So I cried again in Wolof. For those of you playing along at home, we’re up to four sessions of this class in which I have teared up. Given that this is a class that has only met ten times in the last two months, this is Kind of an Issue.
Don’t get me wrong: I do not want to be crying in class. This is not an attention thing. Something about my teacher’s style simply makes my eyes leak tears like a squid squirts ink. (In all fairness to my body, this one saves me a fortune on bleach.)
It’s not that classes haven’t made me cry before. I tear up easily and mostly define my self worth in terms of academic achievement.* But in every occasion that I can think of doing this sort of massively embarrassing thing, it happened after I left the room. Wolof sucks so hard that I literally cannot keep it together while sitting two feet away from my teacher.
Something about my teacher’s style prompts this. If I’m being facetious (“facetious” means “impolitely truthful,” right?), I attribute it to his being an asshole.
Mostly I’m just frustrated at failing to learn Wolof no matter how much I study. This is in part because studying for Wolof mostly involves memorizing lists and lists of pronouns, which the Wolof have decided is a better way of handling things than verb conjugation. Sometimes the pronoun sets overlap incompletely, just for fun. Sometimes they indicate different tenses depending on whether the verb you’re using is stative or active. It’s fabulous.
Did I mention that the number system is base five?
But! Back to the part where I lose it in class. Today I got a test back on which I had received a 10/15. Because the Frenegalese lack the American level of grade inflation, this isn’t terrible, but it certainly isn’t good. It was the lowest grade in the class.
After ten minutes of explaining why it was our fault that we had missed the questions in this particular section (on which I had received a 0/2), the Wolof teacher started to look at each person’s individual exam and correct them out loud, just in case we weren’t clear about how we screwed up. I was frustrated that I had missed the points based on a stupid error that I had made consistently.
Because I had missed all of the questions in this section, I was not exactly thrilled when my turn came. Wolof Teacher and I had the following exchange in French in front of the rest of the class.
WOLOF TEACHER: Oh, you missed all the questions.
ME: Yes. I understand why.
WOLOF TEACHER: You should have known them.
ME: Yep. Got it.
WOLOF TEACHER: See, it should have been “laa,” not “mangi.”
ME: I. Understand.
It’s not that I mind having my classmates know that I did poorly. But I do mind someone else telling them that. As you might have guessed from the fact that I write about myself all the damn time on the internet, I like to be able to control the narrative of my own personal failures. Makes me feel all warm inside.
The Wolof teacher constantly takes that away from me, because he really enjoys correcting students in front of the whole class and is not big on individualized praise. (By “not big on” I mean “he still doesn’t know the names of two of the girls in my five-person class.”)
And it would be one thing if my Wolof was improving as a result of this. But my class continues to lag behind everyone else’s sections in terms of curriculum covered, and my Wolof continues to stall.
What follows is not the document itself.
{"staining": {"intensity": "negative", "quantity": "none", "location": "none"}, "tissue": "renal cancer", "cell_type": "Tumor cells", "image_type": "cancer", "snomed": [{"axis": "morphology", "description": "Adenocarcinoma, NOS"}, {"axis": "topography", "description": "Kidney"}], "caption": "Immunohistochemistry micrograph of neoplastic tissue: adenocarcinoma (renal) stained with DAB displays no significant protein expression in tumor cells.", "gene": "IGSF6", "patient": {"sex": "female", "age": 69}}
I am finding it very, very difficult not to make comparisons between this guy and any of my French teachers from the last 9 years, who—for the record—never made me cry and taught me well enough that I now speak French that can be described as “reasonably competent (if somewhat slurred).”
They also took less than two months to teach me how to say that I like something, and gave me exciting things like “nouns.” Those were heady days.
I’m trying to think of a funny way to end this, and I can’t find one. Mostly, I hate that this class takes away any feeling of control that I have over my own learning, and what frustrates me more than the C that I am inevitably going to get in this course is that I will continue to be humiliated twice a class until the end of this semester.
But, gimme a couple days and I swear to god this story will be even funnier than the one about how I headbutted a piano that one time after this guy dumped me while dancing to dubstep in his Family Guy boxers during a birthday party. Because if that is the only control over the situation that I am going to have, I am taking it and not letting go.
* Like 80% of that was a joke. They can pry the Phi Beta Kappa from my cold, dead hands!